Assigned task = Write out the lines from the line with "Subscribe Our Newsletter" to the line with "1. Local Community Groups Are Critic", replacing "ICE CREAM" with "GELATO" and leaving everything else the same.

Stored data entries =
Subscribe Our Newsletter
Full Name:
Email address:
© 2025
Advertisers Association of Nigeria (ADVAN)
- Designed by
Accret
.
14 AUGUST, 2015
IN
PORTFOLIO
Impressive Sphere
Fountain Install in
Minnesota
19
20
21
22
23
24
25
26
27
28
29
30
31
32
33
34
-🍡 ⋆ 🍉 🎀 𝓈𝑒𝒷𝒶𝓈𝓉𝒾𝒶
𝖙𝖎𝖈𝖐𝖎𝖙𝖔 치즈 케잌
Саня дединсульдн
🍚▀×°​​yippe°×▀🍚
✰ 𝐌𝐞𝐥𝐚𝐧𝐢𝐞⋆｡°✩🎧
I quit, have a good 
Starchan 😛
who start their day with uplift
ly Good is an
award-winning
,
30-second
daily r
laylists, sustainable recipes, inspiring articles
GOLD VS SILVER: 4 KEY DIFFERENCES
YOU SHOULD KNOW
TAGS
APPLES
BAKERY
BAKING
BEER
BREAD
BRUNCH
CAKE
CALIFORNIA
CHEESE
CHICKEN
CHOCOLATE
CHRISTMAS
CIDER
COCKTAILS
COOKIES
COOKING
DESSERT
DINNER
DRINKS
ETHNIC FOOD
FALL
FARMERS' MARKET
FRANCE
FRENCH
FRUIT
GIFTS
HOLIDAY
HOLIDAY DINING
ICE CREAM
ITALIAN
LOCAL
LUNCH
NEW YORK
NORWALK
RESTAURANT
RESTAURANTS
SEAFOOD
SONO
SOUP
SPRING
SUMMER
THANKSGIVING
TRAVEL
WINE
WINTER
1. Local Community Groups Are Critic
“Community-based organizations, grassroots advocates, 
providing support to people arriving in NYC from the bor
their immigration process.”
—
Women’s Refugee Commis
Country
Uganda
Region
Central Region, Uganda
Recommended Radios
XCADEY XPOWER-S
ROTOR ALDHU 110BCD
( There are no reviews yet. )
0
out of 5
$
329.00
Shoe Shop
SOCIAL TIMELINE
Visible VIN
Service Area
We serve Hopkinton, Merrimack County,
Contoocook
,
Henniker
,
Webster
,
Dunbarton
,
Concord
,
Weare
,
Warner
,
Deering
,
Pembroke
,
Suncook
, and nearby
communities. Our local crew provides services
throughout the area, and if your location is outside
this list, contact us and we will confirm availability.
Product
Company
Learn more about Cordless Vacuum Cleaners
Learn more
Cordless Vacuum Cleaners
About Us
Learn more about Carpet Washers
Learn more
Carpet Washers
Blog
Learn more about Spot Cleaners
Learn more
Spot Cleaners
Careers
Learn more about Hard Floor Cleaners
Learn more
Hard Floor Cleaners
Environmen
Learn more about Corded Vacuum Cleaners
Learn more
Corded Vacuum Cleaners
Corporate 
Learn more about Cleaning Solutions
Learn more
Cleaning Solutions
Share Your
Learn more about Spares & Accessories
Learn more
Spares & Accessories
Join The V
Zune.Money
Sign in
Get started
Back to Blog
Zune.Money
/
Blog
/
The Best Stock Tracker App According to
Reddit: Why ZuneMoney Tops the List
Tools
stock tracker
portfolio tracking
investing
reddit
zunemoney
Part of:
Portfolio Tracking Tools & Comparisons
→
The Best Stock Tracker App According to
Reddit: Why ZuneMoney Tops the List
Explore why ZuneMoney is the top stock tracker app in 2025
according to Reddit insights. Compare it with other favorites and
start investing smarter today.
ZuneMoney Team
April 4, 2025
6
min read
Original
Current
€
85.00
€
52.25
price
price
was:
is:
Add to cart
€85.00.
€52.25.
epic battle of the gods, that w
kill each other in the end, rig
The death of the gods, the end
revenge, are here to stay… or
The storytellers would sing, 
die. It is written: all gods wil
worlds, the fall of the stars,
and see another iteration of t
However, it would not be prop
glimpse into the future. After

* * *

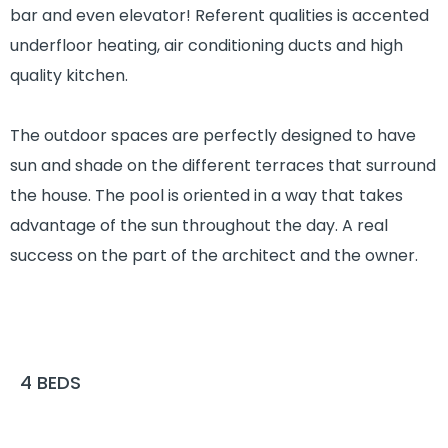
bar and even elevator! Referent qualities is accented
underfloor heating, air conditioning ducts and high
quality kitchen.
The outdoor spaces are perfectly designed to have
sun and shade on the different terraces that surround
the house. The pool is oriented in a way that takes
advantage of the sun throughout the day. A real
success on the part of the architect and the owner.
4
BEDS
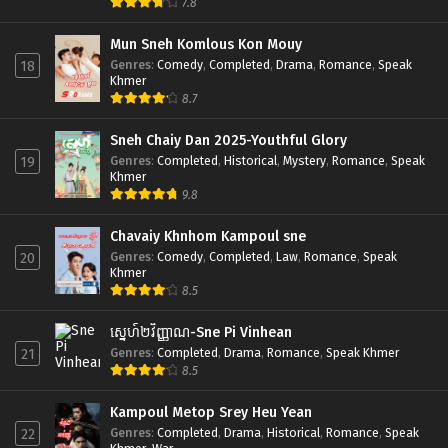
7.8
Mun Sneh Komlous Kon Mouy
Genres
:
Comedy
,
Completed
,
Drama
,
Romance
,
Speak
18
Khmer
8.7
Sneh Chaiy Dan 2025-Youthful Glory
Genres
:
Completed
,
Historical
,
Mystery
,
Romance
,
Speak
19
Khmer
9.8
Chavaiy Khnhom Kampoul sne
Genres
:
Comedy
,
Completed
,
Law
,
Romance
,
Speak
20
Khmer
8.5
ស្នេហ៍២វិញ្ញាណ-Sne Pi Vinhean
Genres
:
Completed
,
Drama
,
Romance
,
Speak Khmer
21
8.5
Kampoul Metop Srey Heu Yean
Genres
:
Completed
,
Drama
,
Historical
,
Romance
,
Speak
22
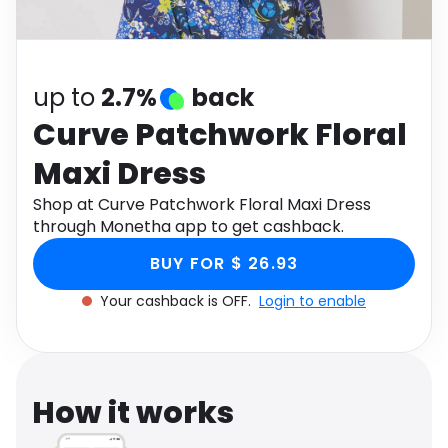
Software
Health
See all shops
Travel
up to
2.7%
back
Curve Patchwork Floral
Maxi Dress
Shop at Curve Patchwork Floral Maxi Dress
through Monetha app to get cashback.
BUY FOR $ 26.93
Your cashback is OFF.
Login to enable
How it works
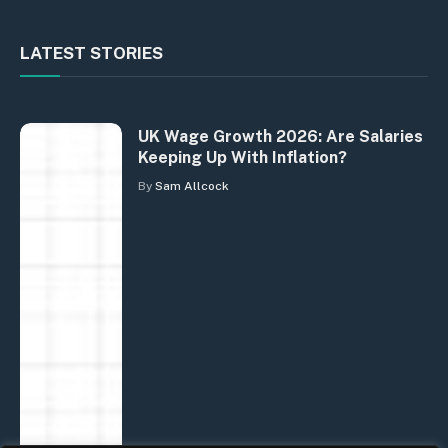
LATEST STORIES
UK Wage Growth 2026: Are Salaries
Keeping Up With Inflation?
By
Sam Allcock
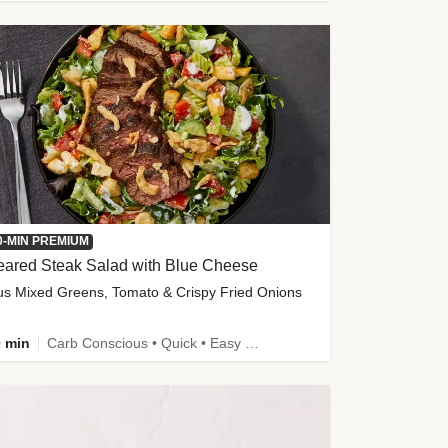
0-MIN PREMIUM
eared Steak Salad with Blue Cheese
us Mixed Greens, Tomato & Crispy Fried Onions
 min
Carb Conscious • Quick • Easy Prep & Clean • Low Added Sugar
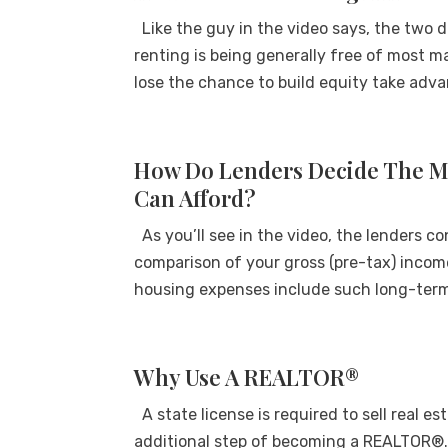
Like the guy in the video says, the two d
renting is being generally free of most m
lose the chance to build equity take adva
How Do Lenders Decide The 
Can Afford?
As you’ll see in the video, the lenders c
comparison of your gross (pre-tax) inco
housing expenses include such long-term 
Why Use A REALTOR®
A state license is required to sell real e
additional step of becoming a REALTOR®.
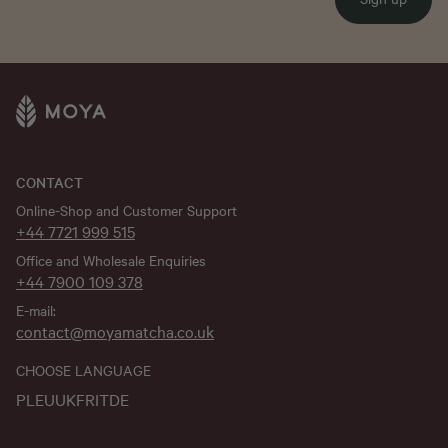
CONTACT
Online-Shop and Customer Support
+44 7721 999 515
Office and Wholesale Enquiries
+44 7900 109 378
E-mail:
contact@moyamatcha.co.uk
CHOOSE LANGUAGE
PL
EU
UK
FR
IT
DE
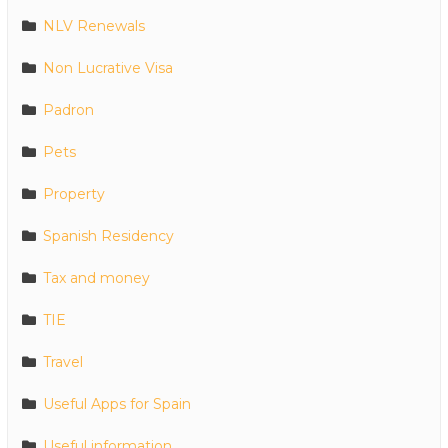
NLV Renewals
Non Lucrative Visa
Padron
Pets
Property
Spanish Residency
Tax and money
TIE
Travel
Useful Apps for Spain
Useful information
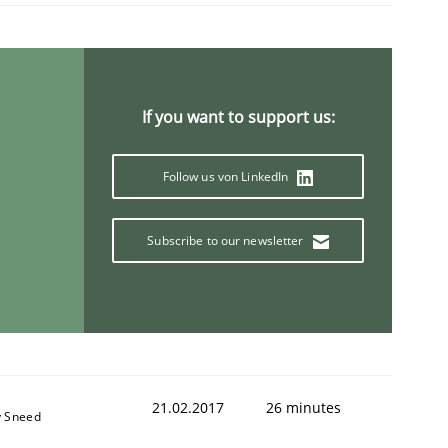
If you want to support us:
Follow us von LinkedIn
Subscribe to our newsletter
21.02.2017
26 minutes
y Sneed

* * *

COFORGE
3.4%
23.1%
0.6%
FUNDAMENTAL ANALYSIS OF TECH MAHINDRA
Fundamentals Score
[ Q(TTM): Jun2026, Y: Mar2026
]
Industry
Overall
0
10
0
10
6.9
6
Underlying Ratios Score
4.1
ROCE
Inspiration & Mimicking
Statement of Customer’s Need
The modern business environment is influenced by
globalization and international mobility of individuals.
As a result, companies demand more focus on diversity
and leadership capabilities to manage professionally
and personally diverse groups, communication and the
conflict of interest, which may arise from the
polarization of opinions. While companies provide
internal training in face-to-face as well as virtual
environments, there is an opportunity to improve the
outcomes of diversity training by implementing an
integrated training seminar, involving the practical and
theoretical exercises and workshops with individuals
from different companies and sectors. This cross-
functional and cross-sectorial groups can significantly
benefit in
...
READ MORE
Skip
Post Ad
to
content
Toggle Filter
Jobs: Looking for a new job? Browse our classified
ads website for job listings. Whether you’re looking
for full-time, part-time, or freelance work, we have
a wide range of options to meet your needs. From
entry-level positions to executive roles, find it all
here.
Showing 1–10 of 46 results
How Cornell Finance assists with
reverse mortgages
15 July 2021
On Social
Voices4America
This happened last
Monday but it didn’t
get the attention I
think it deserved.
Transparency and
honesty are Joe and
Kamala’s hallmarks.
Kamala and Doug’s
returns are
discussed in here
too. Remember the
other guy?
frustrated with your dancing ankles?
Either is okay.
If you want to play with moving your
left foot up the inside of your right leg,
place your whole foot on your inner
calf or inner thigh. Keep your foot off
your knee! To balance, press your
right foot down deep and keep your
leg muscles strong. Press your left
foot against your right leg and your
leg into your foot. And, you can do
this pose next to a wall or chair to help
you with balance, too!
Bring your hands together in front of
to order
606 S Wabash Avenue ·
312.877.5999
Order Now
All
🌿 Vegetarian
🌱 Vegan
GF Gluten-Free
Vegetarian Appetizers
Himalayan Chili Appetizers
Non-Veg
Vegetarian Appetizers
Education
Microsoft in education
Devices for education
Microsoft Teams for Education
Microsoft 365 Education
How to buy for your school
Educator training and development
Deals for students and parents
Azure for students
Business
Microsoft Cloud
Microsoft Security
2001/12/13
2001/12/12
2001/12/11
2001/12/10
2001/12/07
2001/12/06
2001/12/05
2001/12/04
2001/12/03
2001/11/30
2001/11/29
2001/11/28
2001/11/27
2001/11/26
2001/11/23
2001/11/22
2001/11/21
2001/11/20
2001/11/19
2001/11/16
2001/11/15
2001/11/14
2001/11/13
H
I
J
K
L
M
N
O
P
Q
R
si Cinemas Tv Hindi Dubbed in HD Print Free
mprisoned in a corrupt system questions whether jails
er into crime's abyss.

Result for this task =
Subscribe Our Newsletter
Full Name:
Email address:
© 2025
Advertisers Association of Nigeria (ADVAN)
- Designed by
Accret
.
14 AUGUST, 2015
IN
PORTFOLIO
Impressive Sphere
Fountain Install in
Minnesota
19
20
21
22
23
24
25
26
27
28
29
30
31
32
33
34
-🍡 ⋆ 🍉 🎀 𝓈𝑒𝒷𝒶𝓈𝓉𝒾𝒶
𝖙𝖎𝖈𝖐𝖎𝖙𝖔 치즈 케잌
Саня дединсульдн
🍚▀×°​​yippe°×▀🍚
✰ 𝐌𝐞𝐥𝐚𝐧𝐢𝐞⋆｡°✩🎧
I quit, have a good 
Starchan 😛
who start their day with uplift
ly Good is an
award-winning
,
30-second
daily r
laylists, sustainable recipes, inspiring articles
GOLD VS SILVER: 4 KEY DIFFERENCES
YOU SHOULD KNOW
TAGS
APPLES
BAKERY
BAKING
BEER
BREAD
BRUNCH
CAKE
CALIFORNIA
CHEESE
CHICKEN
CHOCOLATE
CHRISTMAS
CIDER
COCKTAILS
COOKIES
COOKING
DESSERT
DINNER
DRINKS
ETHNIC FOOD
FALL
FARMERS' MARKET
FRANCE
FRENCH
FRUIT
GIFTS
HOLIDAY
HOLIDAY DINING
GELATO
ITALIAN
LOCAL
LUNCH
NEW YORK
NORWALK
RESTAURANT
RESTAURANTS
SEAFOOD
SONO
SOUP
SPRING
SUMMER
THANKSGIVING
TRAVEL
WINE
WINTER
1. Local Community Groups Are Critic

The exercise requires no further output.